Task prompt
Your reply should be made up of every line in the records below that holds the string "THRAKI".

(Stored data entries)
>>>>>

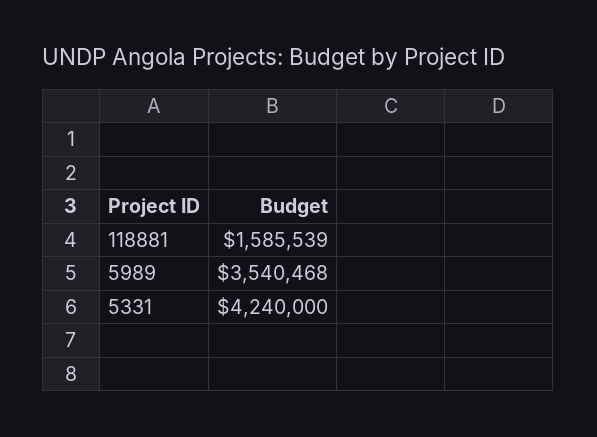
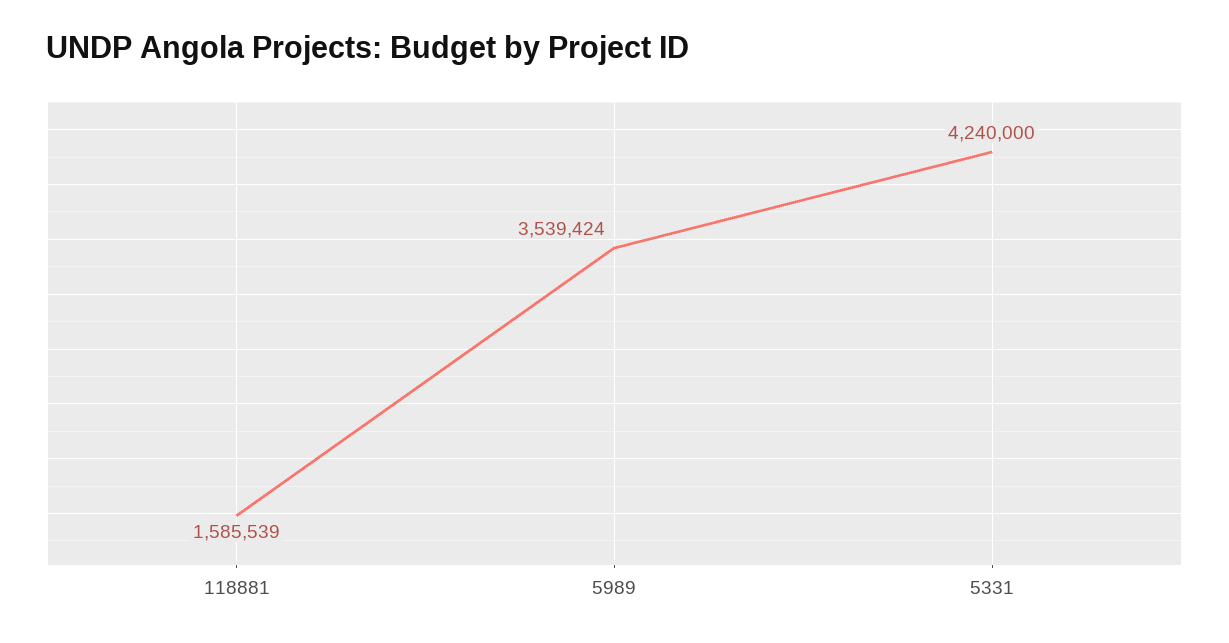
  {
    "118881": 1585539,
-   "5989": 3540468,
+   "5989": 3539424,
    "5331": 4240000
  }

<<<<<
>>>>>

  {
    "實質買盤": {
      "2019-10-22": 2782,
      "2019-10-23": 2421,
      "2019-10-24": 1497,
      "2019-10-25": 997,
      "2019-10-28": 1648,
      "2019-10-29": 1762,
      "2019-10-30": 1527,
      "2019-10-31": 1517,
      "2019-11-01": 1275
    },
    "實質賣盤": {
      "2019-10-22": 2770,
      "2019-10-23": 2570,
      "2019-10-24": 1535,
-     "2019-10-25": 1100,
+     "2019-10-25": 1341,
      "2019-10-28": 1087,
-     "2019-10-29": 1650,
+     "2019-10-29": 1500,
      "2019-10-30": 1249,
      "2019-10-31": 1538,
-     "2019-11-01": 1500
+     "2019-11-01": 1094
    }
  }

<<<<<
>>>>>

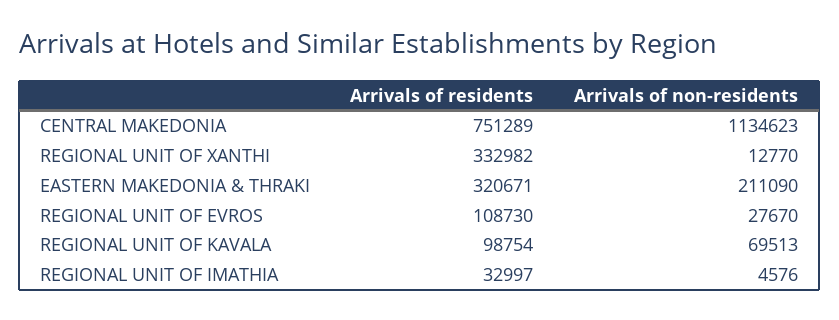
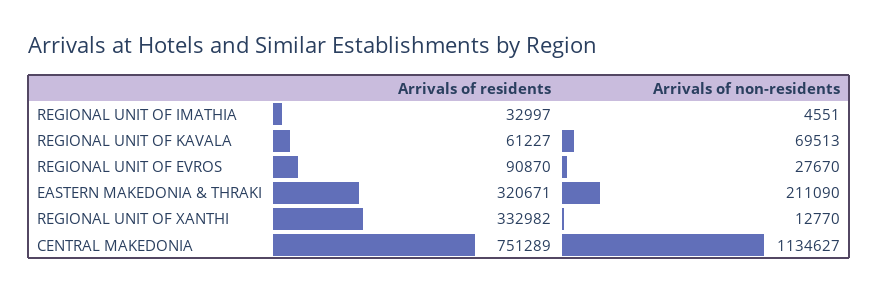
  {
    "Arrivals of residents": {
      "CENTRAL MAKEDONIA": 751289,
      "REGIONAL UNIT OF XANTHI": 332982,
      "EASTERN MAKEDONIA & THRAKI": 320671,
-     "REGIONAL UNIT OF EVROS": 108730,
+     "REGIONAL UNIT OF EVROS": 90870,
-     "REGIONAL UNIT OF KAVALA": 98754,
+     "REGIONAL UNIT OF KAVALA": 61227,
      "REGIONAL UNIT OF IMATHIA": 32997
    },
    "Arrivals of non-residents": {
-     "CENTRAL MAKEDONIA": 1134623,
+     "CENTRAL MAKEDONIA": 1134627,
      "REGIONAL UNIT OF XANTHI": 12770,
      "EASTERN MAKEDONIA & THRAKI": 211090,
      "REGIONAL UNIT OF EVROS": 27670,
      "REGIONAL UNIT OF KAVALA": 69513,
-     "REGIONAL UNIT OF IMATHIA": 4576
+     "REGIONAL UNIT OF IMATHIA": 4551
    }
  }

<<<<<

Answer area
      "EASTERN MAKEDONIA & THRAKI": 320671,
      "EASTERN MAKEDONIA & THRAKI": 211090,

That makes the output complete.